Il fera plusieurs dessins des deux poètes. En 1873, il s’installe pour trois ans aux Etats-Unis, dessinant pour les journaux, faisant des conférences et donnant des cours de dessin. Emile Guimet, qui le connaissait déjà, lui propose de l’accompagner en tant que dessinateur de sa mission dans un voyage autour du monde. Fasciné depuis longtemps par l’art japonais, il accepte et ils partent pour trois ans, visitant le Japon surtout, la Chine, Ceylan et l’Inde. À son retour, Guimet lui commande 40 grandes peintures à l’huile qui seront exposées à l’Exposition universelle au Trocadéro en 1878. Régamey va populariser le japonisme en France à travers plusieurs livres illustrés. Sa « japonophilie» fut telle « qu’il sacrifia la carrière dans les beaux-arts qui aurait pu être la sienne […]. Il préféra finalement même devenir fonctionnaire dans les écoles (4), quand bien même ses talents artistiques étaient des plus prometteurs. » (Jérôme Ducor, Catalogue de l’exposition Enquêtes vagabondes, p. 65) (5). Son ami Henri Nocq résumera le personnage dans un article publié après sa mort :
Félix Régamey n’a jamais tiré de ses nombreux travaux beaucoup d’honneur ni de profits. Il n’eut jamais d’argent et ne fut même pas chevalier de notre ordre national que beaucoup obtiennent avec des titres dix fois moindres. Ouvrier de la première heure, il se laissa toujours supplanter par les ouvriers de la dixième heure : avec beaucoup de savoir, il manqua de savoir-faire. Les très braves gens sont souvent maladroits dans la pratique de la vie, et Régamey était un brave homme.

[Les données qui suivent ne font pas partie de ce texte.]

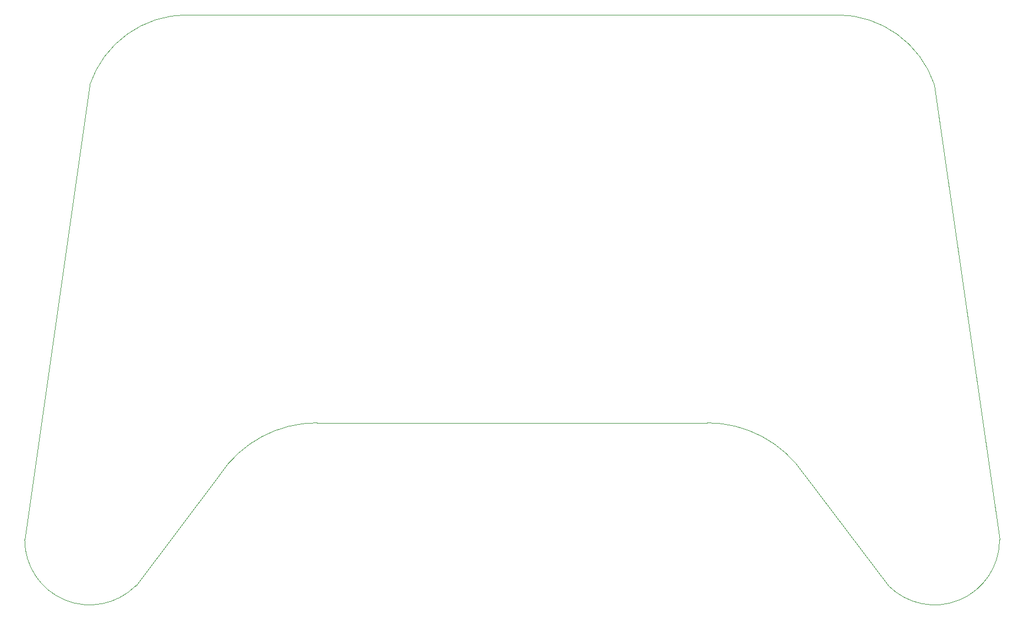
<source format=gbr>
%TF.GenerationSoftware,KiCad,Pcbnew,7.0.5*%
%TF.CreationDate,2023-11-02T21:43:45+08:00*%
%TF.ProjectId,___,65a7682e-6b69-4636-9164-5f7063625858,rev?*%
%TF.SameCoordinates,Original*%
%TF.FileFunction,Profile,NP*%
%FSLAX46Y46*%
G04 Gerber Fmt 4.6, Leading zero omitted, Abs format (unit mm)*
G04 Created by KiCad (PCBNEW 7.0.5) date 2023-11-02 21:43:45*
%MOMM*%
%LPD*%
G01*
G04 APERTURE LIST*
%TA.AperFunction,Profile*%
%ADD10C,0.100000*%
%TD*%
G04 APERTURE END LIST*
D10*
X100000000Y-64188612D02*
G75*
G03*
X85000000Y-75000000I0J-15811388D01*
G01*
X200000000Y-64188612D02*
X100000000Y-64188612D01*
X120000000Y-126972244D02*
G75*
G03*
X105000000Y-135000000I0J-18027756D01*
G01*
X92071068Y-152071068D02*
X105000000Y-135000000D01*
X75000000Y-145000000D02*
X85000000Y-75000000D01*
X215000000Y-75000000D02*
G75*
G03*
X200000000Y-64188612I-15000000J-5000000D01*
G01*
X207928932Y-152071068D02*
X195000000Y-135000000D01*
X225000000Y-145000000D02*
X215000000Y-75000000D01*
X75000000Y-145000000D02*
G75*
G03*
X92071068Y-152071068I10000000J0D01*
G01*
X207928932Y-152071068D02*
G75*
G03*
X225000000Y-145000000I7071068J7071068D01*
G01*
X120000000Y-126972244D02*
X180000000Y-126972244D01*
X195000000Y-135000000D02*
G75*
G03*
X180000000Y-126972244I-15000000J-10000000D01*
G01*
M02*

</source>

Je m’apprêtais à conclure, lorsque j’ai découvert, dans la bibliographie du catalogue de l’exposition du Musée Guimet, une référence dans une revue spécialisée, le Journal asiatique (n°2, 2016) : un article de Jérome Ducor, de loin le plus précis et documenté, sur Félix Régamey, et qui semble éclaircir le mystère : Régamey est parti à Londres rejoindre son frère après la capitulation de la France, puis est revenu en France durant l’été avec toute sa famille (ce qui explique la gravure des étudiants intercédant en faveur de Rossel), avant de repartir à Londres pour deux ans. Ainsi Félix Régamey fut un ami et un compagnon de route des communards, mais, sinon par ses gravures, n’a pas participé à la Commune.
PAUL LIDSKY
Notes
(1) Voir John Sutton, « Les artistes communards à Londres », La Commune, n° 76, 2018-4, p. 26-27.
(2) Bertrand Tillier, La Commune, révolution sans images ?, Champ Vallon, 2004, p. 107.
(3) On parle de Félix Régamey dans les catalogues de deux expositions qui ont eu lieu à Paris en 2018 : dans celle du Petit Palais, deux critiques pensent qu’il a quitté Paris après la Commune ; au contraire, dans celui de l’exposition du musée Guimet, un critique affirme qu’il a quitté Paris pour rejoindre son frère à Londres juste avant le 18 mars.
(4) Il obtient en 1884 un poste d’inspecteur de dessin dans les écoles de la Ville de Paris et rédige plusieurs livres sur l’enseignement du dessin.
(5) Enquêtes vagabondes, le voyage illustré d’Émile Guimet en Asie, Gallimard, 2017. Catalogue de l’exposition, Musée Guimet, décembre 2017-mars 2018.